This morning at work I wanted to listen to an audiobook, so I searched online and found this 【“Madness and Civilization” Michel Foucault【Audiobook | Synchronized Text】】
I think what he’s done is very appropriate. For sociology- and philosophy-related books, just reading often feels dull and leads to giving up; just listening often means forgetting the context, zoning out, and not knowing what’s being said. These kinds of books are best suited for audiobooks with synchronized text. So I started thinking: how did he make an audiobook like this? What AI tools did he use? How did he align the text and audio precisely? I dug through r/localllama for quite a while. Open-source solutions are usually very complicated: first convert the ebook into audio and timestamped subtitles, then synchronize the subtitles with the audio to produce a video.
I stared at this uploader’s audiobook video for a long time and felt something was off. It doesn’t look at all like it was made with the pipeline above. The scrolling and highlighting of the subtitles are clearly very difficult; if he had done it himself, he probably wouldn’t have chosen such a high-difficulty production method, but would have gone with a video that simply plays ASS or SRT subtitles burned in.
I asked AI again how to achieve simultaneous playback of text and audio when making an audiobook, tracked down Speechify, tried it, and found Speechify’s effect was identical to the uploader’s video—it suddenly clicked. In fact, I already knew about Speechify; I just never thought of using it to make videos like this.
Speechify costs about 1,000 RMB per year. This uploader has around 20,000 followers from making philosophy audiobooks; I estimate there’s a high probability his monthly income from Bilibili exceeds 100 RMB, which can easily cover Speechify’s cost. And in reality, I think he hardly needs to do anything (other than opening a small window on his computer and recording the screen) to make money. Yet at the outset I was actually thinking about how to build an entire complex toolchain just to earn this money.

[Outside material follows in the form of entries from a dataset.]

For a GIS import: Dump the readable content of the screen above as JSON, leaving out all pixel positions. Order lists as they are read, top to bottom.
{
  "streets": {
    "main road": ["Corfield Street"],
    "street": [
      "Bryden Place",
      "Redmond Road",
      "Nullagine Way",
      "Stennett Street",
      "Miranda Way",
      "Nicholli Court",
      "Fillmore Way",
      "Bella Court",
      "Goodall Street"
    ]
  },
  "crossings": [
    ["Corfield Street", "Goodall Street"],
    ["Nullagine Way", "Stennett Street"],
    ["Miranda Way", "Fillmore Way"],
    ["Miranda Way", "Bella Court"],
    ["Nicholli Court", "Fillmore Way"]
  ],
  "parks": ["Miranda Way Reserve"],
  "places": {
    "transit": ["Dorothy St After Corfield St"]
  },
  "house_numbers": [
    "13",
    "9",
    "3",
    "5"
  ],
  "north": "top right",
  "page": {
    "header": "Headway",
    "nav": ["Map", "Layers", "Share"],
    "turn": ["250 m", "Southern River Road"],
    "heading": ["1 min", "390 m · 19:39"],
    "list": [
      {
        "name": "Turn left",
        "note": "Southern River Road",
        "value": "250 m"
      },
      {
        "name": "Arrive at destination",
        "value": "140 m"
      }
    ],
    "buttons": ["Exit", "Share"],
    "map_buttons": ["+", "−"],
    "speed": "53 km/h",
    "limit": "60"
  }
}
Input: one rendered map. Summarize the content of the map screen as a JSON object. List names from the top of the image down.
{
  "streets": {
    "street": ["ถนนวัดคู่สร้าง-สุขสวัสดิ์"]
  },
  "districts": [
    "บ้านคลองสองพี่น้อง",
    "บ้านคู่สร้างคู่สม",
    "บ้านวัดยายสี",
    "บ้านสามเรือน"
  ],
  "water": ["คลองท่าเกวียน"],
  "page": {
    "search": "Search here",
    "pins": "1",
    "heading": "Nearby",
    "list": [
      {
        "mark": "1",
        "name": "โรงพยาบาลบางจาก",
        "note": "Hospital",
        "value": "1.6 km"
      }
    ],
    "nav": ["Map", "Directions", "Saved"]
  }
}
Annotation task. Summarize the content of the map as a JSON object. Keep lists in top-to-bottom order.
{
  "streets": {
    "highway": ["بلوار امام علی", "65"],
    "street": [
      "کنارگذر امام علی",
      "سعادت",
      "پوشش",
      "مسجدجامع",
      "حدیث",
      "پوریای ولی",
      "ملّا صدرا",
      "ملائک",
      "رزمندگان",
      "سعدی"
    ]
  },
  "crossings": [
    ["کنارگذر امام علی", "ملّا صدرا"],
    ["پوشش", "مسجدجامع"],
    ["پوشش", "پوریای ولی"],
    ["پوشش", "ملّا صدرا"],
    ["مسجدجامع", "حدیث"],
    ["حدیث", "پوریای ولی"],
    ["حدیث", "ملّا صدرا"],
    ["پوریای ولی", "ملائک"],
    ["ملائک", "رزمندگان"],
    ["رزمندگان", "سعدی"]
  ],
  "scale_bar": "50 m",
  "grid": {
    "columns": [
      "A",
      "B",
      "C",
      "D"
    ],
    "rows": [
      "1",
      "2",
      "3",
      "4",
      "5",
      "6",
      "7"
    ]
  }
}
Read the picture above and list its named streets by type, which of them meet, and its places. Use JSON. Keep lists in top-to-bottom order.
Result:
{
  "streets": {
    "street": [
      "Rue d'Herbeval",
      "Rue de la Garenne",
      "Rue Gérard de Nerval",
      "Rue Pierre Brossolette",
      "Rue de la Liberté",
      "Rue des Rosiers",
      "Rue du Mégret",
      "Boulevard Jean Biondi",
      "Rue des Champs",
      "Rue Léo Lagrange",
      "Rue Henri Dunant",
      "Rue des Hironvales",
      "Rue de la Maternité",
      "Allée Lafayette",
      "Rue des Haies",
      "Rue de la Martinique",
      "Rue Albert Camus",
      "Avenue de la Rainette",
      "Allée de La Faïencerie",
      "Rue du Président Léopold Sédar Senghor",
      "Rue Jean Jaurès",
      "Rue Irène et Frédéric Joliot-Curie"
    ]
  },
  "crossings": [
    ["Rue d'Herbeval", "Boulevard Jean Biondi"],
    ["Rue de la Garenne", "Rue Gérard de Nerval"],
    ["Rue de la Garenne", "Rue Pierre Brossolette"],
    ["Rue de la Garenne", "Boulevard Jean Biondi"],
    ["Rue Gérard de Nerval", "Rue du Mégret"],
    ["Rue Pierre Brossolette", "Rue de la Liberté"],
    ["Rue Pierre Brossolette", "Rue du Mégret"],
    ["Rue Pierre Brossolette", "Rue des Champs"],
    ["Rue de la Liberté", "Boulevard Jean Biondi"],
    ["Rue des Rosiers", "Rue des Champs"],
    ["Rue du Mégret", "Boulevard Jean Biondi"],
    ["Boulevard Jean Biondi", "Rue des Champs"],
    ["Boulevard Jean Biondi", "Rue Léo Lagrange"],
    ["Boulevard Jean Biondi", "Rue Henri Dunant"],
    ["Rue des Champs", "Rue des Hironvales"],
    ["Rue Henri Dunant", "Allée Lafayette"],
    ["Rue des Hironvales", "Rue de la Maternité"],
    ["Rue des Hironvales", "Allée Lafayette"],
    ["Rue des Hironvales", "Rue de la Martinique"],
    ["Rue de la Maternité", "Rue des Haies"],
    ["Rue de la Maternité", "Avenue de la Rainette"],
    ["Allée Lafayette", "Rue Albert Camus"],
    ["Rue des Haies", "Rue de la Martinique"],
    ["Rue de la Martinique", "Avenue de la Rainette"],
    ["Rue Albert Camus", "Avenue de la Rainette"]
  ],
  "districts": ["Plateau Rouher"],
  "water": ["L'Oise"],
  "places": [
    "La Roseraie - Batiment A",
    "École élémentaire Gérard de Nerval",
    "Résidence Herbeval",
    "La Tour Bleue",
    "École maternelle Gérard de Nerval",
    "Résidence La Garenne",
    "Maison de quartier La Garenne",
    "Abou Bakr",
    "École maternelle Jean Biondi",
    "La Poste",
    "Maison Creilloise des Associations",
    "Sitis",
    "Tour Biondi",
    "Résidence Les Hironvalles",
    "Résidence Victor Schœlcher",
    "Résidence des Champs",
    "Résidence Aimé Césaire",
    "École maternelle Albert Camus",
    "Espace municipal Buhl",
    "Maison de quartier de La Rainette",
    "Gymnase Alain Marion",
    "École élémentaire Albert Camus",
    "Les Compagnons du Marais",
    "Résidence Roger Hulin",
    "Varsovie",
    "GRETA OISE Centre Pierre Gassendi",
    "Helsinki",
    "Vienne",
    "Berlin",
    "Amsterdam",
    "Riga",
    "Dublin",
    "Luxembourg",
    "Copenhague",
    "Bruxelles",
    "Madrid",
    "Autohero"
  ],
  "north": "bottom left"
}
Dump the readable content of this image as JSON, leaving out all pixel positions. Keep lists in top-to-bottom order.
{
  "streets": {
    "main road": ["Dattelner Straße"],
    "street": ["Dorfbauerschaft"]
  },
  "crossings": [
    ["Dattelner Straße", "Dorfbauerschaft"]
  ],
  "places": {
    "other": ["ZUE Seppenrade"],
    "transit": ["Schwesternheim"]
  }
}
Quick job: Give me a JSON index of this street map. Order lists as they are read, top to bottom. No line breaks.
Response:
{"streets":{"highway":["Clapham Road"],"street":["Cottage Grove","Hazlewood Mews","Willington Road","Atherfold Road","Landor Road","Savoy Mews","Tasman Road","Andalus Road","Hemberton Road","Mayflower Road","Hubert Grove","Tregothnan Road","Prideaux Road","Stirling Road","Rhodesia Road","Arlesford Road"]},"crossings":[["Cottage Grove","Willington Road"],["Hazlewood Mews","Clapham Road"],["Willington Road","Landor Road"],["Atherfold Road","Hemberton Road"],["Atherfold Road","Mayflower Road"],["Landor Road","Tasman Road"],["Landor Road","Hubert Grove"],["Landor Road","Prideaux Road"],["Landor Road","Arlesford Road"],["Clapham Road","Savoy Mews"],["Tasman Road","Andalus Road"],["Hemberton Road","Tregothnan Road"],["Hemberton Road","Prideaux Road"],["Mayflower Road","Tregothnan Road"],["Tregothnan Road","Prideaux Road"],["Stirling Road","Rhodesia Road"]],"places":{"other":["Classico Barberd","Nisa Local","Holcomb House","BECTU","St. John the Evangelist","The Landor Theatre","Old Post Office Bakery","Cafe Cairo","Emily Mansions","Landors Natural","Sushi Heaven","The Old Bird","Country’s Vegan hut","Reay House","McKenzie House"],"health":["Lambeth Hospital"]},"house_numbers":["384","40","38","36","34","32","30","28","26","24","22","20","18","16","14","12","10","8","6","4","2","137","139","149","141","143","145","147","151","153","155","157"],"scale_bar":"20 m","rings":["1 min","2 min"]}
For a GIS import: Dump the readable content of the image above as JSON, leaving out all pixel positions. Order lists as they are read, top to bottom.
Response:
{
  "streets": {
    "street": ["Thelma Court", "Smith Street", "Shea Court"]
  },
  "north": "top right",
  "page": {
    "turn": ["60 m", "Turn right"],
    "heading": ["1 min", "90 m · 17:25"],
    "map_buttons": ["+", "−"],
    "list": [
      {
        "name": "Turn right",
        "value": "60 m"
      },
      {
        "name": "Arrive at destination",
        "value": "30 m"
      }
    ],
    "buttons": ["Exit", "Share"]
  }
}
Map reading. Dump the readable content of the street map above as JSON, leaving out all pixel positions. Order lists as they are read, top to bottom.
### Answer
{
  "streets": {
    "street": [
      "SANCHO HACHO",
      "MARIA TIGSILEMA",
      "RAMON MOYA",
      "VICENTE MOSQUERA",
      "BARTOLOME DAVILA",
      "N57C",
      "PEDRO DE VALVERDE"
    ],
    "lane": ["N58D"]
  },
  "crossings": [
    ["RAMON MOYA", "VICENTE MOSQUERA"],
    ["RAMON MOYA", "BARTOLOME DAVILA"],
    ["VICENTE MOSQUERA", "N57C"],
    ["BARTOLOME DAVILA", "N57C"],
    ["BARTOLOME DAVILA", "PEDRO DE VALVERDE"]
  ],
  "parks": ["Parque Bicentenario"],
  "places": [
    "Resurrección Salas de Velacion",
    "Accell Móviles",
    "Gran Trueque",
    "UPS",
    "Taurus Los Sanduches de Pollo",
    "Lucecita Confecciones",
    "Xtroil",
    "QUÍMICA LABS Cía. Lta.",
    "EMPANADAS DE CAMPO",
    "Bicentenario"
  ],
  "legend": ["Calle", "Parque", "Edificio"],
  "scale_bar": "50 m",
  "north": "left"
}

I think this story is very true-to-life about how to make money.
How did he discover this business opportunity? My guess is that he himself needed audiobooks to better understand these difficult philosophy books, and after using Speechify to read, he realized this was something many people needed, so he went with the flow and turned it into videos and posted them online.
My current side hustle is actually being approached from the same angle; the takeaway for me is to estimate the time cost and see whether there’s a more direct way to implement it.